With experience teaching at the University of Helsinki and state universities in Los Angeles, Austin and the Twin Cities, Claus Elholm Andersen joins the Department of German, Nordic and Slavic as a new assistant professor of Danish.
Andersen, who was born in Denmark, is also the recipient of the Paul and Renate Madsen Professorship in Danish. He was drawn to the university partly because of the reputation of the department and its programs.
“Scandinavian Studies at UW-Madison has a long, proud history, the longest of any in the U.S., and with some of the top scholars in the field,” he says.
Andersen’s arrival brings expertise on contemporary Scandinavian literature, as well as the subject of the autobiography.
“My current research focuses on the six-volume autobiographical novel My Struggle by Norwegian author Karl Ove Knausgård,” he says. “I’m interested in the tension between the autobiographical and the literary, and I’m also looking into the ways in which Knausgård insists on the importance of the subject at a time when it has otherwise been declared dead."
But that’s not all that makes him an exciting addition to the department, says Dean Krouk, assistant professor of Norwegian.
“While Knausgård has been Andersen’s most conspicuous research focus, it would be a mistake to overlook the substantial breadth of his expertise within Scandinavian studies,” he says. “He has published academic work on key figures from Danish literary history and given numerous public lectures on aspects of Danish and Scandinavian culture. And in the past few years he has also somehow found time to publish frequent literary reviews in the main Swedish-Finnish newspaper.”
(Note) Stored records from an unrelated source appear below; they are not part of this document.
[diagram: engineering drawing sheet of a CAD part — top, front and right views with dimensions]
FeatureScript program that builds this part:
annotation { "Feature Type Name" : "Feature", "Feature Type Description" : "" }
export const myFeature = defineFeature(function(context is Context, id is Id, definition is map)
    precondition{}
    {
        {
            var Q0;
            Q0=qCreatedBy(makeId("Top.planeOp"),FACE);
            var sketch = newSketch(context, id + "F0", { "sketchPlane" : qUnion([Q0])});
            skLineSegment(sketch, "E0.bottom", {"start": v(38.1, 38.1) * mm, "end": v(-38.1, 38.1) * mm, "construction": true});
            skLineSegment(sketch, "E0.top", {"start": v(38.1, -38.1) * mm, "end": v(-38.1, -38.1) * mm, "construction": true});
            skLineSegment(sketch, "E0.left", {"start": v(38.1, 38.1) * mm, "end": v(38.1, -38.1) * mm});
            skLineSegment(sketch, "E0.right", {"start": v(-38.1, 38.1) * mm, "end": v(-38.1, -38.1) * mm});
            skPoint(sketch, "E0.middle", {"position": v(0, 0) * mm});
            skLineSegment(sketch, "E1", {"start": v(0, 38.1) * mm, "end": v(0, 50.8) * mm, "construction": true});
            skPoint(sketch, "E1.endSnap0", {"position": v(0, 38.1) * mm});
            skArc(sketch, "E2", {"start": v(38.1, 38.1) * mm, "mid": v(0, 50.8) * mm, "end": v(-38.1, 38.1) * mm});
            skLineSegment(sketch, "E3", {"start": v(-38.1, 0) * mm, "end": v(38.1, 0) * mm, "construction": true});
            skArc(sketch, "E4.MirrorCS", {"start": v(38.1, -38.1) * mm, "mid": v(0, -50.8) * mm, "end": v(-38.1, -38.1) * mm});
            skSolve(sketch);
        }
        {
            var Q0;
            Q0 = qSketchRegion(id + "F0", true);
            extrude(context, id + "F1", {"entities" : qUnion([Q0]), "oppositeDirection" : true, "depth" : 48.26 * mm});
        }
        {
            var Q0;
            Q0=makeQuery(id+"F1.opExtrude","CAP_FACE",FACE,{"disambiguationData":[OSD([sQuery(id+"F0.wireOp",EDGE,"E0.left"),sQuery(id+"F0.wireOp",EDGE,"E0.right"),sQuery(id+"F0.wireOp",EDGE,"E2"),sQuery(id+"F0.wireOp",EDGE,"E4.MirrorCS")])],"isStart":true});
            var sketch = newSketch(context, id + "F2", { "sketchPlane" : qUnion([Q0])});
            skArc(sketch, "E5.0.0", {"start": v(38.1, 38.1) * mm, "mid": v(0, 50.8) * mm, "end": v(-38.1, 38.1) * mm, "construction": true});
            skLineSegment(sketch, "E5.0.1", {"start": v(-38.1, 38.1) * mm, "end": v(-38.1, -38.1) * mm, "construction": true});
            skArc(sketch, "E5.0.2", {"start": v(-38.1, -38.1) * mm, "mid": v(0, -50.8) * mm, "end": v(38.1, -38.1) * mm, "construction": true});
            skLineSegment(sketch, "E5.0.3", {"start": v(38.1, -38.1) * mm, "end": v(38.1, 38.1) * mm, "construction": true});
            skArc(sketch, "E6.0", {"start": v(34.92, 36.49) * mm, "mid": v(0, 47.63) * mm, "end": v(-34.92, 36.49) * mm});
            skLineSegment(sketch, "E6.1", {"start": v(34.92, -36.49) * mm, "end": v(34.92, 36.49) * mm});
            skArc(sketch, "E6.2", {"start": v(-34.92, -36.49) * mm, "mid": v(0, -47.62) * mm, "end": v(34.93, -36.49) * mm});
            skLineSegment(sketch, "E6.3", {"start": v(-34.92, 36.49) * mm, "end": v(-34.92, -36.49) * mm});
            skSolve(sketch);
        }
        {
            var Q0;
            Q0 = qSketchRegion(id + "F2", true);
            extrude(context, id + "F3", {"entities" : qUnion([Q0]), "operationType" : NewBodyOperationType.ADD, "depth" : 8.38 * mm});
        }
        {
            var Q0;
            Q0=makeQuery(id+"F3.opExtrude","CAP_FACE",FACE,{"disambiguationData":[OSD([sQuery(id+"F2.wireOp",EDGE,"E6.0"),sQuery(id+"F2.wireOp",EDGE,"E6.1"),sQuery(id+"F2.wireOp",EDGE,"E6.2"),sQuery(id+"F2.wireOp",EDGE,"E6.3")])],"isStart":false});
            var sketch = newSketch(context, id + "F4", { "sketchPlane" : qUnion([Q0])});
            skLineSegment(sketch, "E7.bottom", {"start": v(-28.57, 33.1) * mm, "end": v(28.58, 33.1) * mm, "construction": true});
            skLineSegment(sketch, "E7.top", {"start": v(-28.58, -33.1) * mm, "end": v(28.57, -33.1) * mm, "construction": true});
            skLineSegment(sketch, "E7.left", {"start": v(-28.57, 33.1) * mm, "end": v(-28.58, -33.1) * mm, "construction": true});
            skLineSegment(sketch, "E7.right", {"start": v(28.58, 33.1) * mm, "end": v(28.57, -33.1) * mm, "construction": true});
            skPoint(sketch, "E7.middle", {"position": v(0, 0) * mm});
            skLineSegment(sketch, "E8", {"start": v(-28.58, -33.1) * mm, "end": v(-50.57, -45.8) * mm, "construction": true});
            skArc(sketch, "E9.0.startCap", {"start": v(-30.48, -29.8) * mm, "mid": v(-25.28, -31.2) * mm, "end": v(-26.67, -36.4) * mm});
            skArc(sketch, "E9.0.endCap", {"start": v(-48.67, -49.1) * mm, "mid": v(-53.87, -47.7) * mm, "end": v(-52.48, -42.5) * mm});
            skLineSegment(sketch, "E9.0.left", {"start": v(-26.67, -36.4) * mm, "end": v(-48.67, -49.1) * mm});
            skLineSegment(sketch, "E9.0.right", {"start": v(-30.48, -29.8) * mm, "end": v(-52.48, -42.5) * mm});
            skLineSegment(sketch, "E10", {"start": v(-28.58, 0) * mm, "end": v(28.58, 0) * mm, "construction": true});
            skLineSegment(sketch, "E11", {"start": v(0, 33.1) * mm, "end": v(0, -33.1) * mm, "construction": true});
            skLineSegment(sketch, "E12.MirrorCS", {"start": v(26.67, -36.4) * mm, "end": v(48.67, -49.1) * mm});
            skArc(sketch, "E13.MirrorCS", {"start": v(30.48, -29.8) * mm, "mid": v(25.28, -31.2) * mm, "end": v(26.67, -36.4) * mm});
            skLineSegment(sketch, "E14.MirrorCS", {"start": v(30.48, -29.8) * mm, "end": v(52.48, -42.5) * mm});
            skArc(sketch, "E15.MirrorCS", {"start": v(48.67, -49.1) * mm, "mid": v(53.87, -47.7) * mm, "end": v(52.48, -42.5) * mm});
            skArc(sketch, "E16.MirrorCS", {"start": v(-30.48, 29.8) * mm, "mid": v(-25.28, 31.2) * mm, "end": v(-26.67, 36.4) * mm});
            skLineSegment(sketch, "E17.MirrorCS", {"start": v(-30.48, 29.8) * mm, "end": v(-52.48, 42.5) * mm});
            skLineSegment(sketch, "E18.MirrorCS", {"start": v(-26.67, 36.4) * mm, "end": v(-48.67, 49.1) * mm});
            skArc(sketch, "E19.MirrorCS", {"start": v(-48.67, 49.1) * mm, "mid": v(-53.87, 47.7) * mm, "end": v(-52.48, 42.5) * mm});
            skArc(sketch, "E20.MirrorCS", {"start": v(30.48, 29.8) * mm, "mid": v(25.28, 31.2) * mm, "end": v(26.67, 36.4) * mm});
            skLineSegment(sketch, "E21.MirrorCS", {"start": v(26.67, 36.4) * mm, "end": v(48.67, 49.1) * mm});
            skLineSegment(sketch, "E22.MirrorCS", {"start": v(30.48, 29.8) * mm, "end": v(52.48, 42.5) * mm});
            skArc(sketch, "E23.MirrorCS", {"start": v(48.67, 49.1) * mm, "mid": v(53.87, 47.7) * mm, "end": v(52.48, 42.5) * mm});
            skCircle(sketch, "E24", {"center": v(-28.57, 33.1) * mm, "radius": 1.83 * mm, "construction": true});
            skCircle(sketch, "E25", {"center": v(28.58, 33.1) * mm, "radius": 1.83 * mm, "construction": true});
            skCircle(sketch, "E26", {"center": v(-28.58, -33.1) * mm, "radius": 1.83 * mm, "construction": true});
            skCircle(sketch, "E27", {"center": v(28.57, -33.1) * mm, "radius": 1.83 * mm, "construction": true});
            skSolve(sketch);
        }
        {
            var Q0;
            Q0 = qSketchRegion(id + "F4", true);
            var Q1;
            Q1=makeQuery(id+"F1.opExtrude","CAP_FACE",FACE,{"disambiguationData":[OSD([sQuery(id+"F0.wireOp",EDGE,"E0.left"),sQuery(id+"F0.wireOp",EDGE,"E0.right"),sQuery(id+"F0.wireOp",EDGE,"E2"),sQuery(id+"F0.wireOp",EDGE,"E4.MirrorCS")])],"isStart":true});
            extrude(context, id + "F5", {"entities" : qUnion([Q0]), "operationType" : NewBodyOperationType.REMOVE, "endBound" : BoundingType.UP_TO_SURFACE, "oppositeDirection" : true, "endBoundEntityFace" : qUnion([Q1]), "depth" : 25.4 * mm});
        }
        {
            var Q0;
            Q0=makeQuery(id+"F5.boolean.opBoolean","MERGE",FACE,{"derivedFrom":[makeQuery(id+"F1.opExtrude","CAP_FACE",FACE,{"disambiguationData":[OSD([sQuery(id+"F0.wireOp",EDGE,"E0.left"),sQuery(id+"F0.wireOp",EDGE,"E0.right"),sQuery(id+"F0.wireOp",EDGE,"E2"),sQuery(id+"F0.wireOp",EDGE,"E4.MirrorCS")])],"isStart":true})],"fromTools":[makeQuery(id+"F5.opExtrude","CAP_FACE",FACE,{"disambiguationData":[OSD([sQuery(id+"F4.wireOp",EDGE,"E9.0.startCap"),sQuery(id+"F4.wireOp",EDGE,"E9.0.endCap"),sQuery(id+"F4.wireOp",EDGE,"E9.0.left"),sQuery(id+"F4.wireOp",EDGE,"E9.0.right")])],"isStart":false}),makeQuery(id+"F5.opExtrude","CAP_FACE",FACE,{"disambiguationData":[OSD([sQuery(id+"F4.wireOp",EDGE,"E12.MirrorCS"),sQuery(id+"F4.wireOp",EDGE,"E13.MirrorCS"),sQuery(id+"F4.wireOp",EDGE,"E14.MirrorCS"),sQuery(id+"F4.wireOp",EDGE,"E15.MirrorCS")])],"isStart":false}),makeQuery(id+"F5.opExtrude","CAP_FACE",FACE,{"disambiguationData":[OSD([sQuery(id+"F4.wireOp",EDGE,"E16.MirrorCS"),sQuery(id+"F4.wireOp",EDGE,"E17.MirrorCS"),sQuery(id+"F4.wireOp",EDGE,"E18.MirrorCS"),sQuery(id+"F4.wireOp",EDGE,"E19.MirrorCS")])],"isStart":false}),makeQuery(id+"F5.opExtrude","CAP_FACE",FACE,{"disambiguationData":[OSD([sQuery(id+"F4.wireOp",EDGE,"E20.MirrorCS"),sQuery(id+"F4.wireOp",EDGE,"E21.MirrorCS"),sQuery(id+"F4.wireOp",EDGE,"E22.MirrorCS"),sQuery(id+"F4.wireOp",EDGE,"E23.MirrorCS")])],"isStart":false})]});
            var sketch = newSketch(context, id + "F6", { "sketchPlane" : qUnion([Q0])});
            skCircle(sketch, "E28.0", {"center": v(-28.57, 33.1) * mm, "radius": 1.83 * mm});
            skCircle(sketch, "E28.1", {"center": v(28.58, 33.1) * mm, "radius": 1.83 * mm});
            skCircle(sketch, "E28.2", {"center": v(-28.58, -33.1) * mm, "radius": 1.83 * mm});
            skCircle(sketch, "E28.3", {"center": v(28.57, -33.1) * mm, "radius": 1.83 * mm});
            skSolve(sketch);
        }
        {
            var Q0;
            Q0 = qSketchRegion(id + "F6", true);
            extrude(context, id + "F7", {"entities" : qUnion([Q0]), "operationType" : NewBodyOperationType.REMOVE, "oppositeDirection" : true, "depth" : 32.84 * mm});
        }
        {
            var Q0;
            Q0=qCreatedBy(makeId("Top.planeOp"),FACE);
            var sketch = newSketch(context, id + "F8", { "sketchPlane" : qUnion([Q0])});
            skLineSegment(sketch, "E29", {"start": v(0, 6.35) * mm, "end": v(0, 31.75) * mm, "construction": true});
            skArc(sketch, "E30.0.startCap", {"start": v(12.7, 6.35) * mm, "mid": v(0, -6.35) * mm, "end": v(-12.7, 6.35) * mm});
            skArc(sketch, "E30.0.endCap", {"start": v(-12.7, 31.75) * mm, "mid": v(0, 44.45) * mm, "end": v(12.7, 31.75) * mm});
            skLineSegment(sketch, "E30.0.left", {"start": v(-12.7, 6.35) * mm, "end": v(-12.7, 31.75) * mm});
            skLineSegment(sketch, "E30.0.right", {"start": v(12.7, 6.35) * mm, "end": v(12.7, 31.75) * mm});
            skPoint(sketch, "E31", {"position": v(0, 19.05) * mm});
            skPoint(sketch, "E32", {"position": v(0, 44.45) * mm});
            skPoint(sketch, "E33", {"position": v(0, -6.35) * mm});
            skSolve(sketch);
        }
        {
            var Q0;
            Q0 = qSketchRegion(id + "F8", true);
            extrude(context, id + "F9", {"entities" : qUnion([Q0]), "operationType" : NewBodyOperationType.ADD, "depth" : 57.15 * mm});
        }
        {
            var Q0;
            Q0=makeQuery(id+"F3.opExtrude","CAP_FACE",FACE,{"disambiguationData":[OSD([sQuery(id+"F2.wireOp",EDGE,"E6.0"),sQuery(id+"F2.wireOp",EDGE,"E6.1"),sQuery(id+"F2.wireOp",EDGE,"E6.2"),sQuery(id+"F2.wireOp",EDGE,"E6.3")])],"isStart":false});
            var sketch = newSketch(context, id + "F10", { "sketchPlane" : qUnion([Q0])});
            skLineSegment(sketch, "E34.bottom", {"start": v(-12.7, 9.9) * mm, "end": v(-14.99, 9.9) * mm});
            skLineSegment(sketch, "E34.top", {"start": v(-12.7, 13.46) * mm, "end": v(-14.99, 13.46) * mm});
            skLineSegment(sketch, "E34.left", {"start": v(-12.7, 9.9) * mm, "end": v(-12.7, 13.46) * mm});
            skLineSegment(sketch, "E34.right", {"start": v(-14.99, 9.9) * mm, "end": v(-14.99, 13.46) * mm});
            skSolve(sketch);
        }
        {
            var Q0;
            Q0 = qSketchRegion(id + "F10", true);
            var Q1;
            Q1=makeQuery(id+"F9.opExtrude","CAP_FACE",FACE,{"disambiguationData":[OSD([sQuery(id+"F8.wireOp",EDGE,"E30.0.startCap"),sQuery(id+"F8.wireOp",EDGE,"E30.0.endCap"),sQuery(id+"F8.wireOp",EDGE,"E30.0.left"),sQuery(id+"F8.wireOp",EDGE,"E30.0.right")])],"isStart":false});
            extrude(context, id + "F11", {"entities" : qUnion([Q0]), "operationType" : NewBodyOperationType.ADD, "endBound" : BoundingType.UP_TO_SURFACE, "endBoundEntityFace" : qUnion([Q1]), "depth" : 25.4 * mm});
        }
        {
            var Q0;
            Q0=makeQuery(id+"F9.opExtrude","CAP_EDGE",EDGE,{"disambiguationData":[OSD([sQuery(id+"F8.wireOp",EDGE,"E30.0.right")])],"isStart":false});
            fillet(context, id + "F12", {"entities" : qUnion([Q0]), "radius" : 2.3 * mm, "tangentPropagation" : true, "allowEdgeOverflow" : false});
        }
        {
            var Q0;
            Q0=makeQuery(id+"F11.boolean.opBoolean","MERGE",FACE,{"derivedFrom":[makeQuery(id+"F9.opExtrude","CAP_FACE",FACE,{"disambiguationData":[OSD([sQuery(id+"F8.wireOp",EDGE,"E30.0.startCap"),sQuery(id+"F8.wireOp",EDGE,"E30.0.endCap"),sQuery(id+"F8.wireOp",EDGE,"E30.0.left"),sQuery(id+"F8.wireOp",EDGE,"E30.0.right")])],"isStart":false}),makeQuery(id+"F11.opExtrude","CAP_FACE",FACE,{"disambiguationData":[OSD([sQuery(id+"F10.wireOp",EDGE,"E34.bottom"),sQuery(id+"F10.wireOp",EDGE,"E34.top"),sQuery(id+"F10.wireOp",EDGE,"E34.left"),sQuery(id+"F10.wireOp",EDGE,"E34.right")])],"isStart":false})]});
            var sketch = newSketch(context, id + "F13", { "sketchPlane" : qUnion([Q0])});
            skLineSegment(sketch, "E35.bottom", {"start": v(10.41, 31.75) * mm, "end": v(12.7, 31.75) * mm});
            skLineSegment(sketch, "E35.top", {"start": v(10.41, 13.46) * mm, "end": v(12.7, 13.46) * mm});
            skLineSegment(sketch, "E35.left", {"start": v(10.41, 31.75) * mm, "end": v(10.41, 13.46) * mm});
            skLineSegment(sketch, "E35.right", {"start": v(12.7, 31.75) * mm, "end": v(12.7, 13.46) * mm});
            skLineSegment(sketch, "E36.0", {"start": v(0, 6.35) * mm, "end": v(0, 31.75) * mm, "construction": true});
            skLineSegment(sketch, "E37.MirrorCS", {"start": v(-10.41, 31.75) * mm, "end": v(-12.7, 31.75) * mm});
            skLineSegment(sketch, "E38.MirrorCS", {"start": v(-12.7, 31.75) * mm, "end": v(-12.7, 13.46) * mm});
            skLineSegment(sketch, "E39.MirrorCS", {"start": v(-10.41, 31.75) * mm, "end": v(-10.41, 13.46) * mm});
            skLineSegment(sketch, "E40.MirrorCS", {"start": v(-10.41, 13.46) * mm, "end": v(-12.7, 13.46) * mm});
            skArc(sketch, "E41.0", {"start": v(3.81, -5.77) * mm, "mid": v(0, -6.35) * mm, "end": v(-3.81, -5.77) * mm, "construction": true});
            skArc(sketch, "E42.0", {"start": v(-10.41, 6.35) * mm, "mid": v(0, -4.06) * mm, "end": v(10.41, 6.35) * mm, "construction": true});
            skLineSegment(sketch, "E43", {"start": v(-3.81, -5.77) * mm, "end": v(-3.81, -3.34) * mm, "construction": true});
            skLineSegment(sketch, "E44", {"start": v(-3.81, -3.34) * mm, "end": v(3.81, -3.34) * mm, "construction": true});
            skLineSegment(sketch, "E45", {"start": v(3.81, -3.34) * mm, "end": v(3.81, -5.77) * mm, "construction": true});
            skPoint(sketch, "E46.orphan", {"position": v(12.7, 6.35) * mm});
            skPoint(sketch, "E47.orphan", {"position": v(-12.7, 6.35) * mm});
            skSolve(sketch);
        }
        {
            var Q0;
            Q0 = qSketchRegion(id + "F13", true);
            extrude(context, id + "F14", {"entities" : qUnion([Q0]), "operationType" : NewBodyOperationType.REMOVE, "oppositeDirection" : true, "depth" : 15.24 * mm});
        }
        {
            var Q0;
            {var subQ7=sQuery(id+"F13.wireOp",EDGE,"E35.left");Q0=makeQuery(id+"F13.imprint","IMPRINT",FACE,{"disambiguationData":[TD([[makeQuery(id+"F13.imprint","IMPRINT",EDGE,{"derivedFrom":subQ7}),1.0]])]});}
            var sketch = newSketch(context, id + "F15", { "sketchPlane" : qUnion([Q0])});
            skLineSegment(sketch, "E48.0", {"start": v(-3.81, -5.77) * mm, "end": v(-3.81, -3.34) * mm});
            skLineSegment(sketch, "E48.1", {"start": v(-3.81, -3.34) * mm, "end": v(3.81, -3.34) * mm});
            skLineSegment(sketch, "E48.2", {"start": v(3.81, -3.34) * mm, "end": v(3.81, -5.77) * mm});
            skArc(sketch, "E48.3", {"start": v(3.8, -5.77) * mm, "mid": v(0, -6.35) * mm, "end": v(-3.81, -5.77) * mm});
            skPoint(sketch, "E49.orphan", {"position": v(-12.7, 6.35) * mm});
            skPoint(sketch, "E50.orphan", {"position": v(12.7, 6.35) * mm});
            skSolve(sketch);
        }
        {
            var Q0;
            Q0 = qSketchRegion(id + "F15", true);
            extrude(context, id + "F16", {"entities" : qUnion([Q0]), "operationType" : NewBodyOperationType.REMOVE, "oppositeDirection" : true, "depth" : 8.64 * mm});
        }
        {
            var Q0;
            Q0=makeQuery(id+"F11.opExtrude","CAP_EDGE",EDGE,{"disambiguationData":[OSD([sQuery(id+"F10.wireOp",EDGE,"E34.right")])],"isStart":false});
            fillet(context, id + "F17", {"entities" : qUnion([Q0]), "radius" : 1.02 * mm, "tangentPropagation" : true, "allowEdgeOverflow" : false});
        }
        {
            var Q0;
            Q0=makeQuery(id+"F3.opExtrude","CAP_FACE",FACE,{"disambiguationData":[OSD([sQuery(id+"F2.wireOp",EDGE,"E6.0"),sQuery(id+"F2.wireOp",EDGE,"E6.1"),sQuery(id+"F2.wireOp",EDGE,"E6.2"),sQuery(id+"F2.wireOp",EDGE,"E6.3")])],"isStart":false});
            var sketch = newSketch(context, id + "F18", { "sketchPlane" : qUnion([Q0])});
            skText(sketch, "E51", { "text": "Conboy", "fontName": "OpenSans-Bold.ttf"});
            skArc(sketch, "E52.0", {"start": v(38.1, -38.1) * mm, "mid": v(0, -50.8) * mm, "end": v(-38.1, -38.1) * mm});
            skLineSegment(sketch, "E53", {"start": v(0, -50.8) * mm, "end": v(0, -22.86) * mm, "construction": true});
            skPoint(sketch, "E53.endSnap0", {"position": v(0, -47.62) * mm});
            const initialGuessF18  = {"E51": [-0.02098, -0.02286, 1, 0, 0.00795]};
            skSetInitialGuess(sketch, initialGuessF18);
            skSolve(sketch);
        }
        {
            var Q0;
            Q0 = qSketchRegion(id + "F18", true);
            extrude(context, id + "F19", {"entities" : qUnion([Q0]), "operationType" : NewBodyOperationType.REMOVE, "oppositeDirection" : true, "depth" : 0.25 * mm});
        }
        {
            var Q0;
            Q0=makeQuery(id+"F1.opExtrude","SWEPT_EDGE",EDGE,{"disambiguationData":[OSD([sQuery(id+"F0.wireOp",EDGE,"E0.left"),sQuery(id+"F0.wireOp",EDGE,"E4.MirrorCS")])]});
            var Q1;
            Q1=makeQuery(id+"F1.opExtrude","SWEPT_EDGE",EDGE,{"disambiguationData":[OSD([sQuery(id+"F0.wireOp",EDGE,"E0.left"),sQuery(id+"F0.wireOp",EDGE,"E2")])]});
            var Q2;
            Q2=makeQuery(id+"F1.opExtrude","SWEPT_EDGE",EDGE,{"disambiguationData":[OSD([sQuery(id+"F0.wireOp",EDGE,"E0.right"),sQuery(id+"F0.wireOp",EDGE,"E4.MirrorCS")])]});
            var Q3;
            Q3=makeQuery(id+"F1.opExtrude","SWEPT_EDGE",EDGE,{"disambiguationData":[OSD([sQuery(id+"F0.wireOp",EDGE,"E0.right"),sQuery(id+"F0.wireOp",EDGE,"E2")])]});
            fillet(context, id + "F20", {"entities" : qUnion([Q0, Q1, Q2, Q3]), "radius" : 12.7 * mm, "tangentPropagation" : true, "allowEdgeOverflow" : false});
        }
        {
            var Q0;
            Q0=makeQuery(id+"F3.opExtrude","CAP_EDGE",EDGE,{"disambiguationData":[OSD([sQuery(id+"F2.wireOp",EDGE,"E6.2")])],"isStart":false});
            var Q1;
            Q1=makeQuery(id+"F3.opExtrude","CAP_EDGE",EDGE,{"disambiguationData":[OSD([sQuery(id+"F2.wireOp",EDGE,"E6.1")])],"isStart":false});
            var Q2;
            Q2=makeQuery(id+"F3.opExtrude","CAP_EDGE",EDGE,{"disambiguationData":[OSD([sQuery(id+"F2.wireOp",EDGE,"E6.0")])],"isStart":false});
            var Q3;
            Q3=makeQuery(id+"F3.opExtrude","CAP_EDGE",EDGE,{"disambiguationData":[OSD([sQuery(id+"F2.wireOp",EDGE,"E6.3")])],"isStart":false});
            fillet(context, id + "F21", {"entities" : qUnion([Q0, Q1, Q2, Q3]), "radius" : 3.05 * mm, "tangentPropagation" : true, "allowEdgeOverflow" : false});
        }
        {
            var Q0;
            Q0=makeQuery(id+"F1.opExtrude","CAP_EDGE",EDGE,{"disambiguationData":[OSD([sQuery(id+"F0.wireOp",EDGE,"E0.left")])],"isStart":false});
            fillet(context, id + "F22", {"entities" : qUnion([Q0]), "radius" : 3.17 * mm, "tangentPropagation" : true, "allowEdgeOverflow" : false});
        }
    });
Andersen’s teaching experience ranges from Danish language and literature to other topics in Scandinavian literature and culture, such as literature and ethics, crime fiction, the feminist tradition and theory of the novel.
I also try hard to build a classroom environment that is learner-centered and filled with trust, so that students feel comfortable taking risks and participating actively in class discussions.
“He seems to win at least one teaching award everywhere he goes, most recently Best International Teacher at Helsinki, so UW-Madison students can expect an engaging classroom experience,” Krouk says.
Teaching students to think critically and work analytically is a priority for Andersen.
“I also try hard to build a classroom environment that is learner-centered and filled with trust, so that students feel comfortable taking risks and participating actively in class discussions by expressing their own ideas and opinions,” he says.
This fall, Andersen is teaching a fifth-semester Danish language instruction class and Contemporary Scandinavian Literature. “We will read Scandinavian literature from the past 10 years and ask the following basic questions: Does literature still matter today? Can contemporary authors tell us anything new about the world we live in? And are the problems and topics, described by Scandinavian writers, relevant to an American audience?”